Action item: Starting at the line that contains "LZ都开小号了，不妨直接报小区名" and ending with the line that contains "发表于 2024-3-8 14:18", write those lines out again with "二手房" renamed to "旧房" and everything else left as it is.

Extracted data records:
- Opening Delimiter -

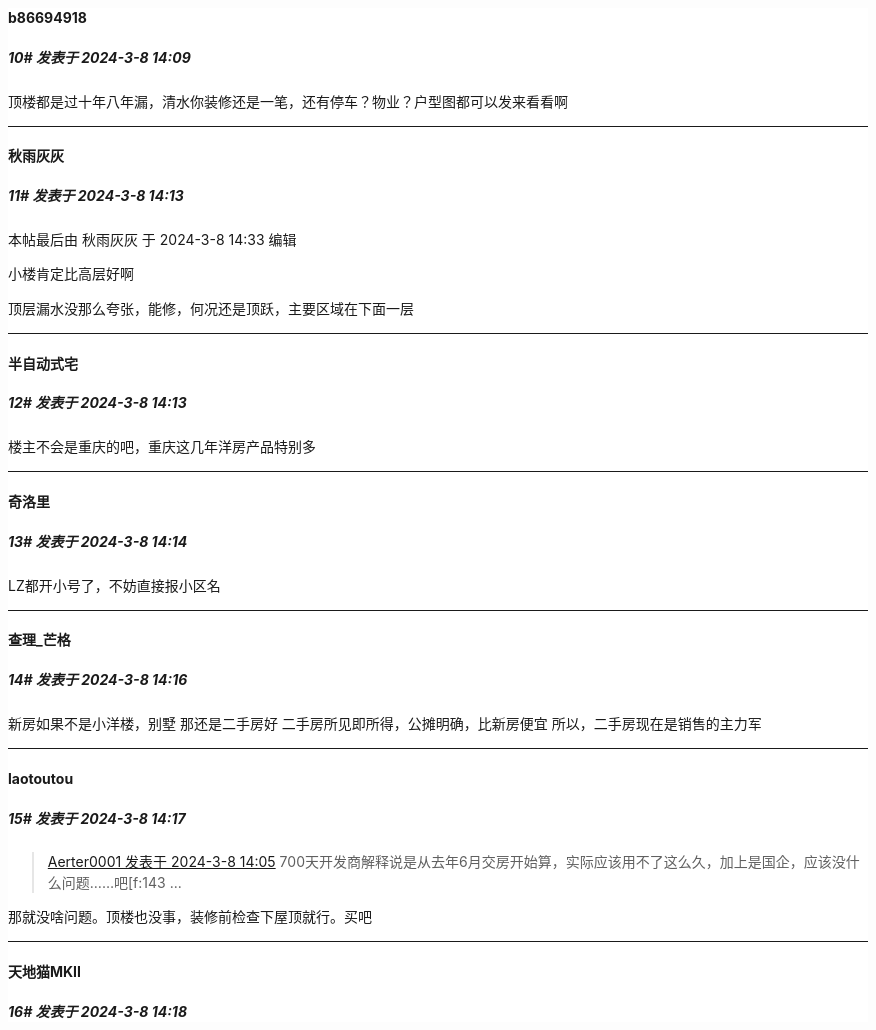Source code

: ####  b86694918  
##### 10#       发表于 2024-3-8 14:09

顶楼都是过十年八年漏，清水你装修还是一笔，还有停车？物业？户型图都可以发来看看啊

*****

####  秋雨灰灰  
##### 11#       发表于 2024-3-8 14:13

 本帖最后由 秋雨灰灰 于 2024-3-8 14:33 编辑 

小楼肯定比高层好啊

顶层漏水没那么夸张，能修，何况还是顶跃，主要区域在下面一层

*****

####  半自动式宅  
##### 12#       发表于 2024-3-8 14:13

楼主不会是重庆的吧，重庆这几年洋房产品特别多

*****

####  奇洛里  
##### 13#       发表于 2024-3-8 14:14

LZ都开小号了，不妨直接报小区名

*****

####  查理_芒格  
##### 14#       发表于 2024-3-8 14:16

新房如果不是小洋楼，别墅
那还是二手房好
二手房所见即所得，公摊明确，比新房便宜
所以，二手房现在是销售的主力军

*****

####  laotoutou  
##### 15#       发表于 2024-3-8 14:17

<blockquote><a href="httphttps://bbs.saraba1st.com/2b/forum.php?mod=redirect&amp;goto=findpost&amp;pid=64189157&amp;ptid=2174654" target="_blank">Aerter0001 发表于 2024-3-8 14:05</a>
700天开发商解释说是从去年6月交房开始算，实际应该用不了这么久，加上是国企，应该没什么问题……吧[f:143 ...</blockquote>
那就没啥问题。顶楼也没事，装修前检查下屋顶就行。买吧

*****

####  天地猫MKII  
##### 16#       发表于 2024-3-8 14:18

- Closing Delimiter -
- Opening Delimiter -

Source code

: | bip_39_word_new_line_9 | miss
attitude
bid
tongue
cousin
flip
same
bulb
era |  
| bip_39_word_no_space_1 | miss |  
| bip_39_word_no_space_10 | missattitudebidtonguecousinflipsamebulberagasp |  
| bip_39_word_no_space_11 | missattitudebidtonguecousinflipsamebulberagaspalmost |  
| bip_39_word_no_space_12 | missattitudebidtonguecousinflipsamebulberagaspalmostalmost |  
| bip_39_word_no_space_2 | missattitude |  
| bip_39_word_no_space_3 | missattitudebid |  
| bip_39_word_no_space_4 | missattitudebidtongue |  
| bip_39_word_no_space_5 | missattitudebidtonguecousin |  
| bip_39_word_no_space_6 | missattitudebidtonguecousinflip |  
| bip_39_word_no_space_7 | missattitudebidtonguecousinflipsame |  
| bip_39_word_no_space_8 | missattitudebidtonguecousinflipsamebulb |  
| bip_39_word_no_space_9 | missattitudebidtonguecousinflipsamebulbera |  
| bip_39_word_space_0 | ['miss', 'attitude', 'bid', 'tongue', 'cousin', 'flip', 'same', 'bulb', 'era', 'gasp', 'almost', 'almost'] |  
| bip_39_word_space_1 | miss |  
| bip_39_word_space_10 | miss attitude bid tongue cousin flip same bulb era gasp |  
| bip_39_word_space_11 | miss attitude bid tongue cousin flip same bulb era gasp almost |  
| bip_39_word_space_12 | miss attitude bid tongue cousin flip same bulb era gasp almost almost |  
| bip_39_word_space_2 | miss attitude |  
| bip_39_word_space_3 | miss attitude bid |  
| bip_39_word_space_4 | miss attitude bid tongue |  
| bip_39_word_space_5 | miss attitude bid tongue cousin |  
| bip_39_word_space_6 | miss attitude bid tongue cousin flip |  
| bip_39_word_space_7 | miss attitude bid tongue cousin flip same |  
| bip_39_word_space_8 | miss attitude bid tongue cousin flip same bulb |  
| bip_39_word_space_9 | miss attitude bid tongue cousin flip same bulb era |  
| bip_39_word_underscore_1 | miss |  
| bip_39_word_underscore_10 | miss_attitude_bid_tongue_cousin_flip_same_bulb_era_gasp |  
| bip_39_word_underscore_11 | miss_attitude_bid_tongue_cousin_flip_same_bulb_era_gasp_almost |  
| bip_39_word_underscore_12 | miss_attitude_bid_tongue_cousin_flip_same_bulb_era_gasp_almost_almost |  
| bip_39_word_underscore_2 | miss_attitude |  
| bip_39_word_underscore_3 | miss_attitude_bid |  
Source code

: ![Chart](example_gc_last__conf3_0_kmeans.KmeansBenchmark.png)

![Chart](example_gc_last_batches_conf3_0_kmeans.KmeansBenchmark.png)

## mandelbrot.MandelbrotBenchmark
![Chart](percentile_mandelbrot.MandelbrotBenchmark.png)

- Closing Delimiter -

Task answer:
LZ都开小号了，不妨直接报小区名

*****

####  查理_芒格  
##### 14#       发表于 2024-3-8 14:16

新房如果不是小洋楼，别墅
那还是旧房好
旧房所见即所得，公摊明确，比新房便宜
所以，旧房现在是销售的主力军

*****

####  laotoutou  
##### 15#       发表于 2024-3-8 14:17

<blockquote><a href="httphttps://bbs.saraba1st.com/2b/forum.php?mod=redirect&amp;goto=findpost&amp;pid=64189157&amp;ptid=2174654" target="_blank">Aerter0001 发表于 2024-3-8 14:05</a>
700天开发商解释说是从去年6月交房开始算，实际应该用不了这么久，加上是国企，应该没什么问题……吧[f:143 ...</blockquote>
那就没啥问题。顶楼也没事，装修前检查下屋顶就行。买吧

*****

####  天地猫MKII  
##### 16#       发表于 2024-3-8 14:18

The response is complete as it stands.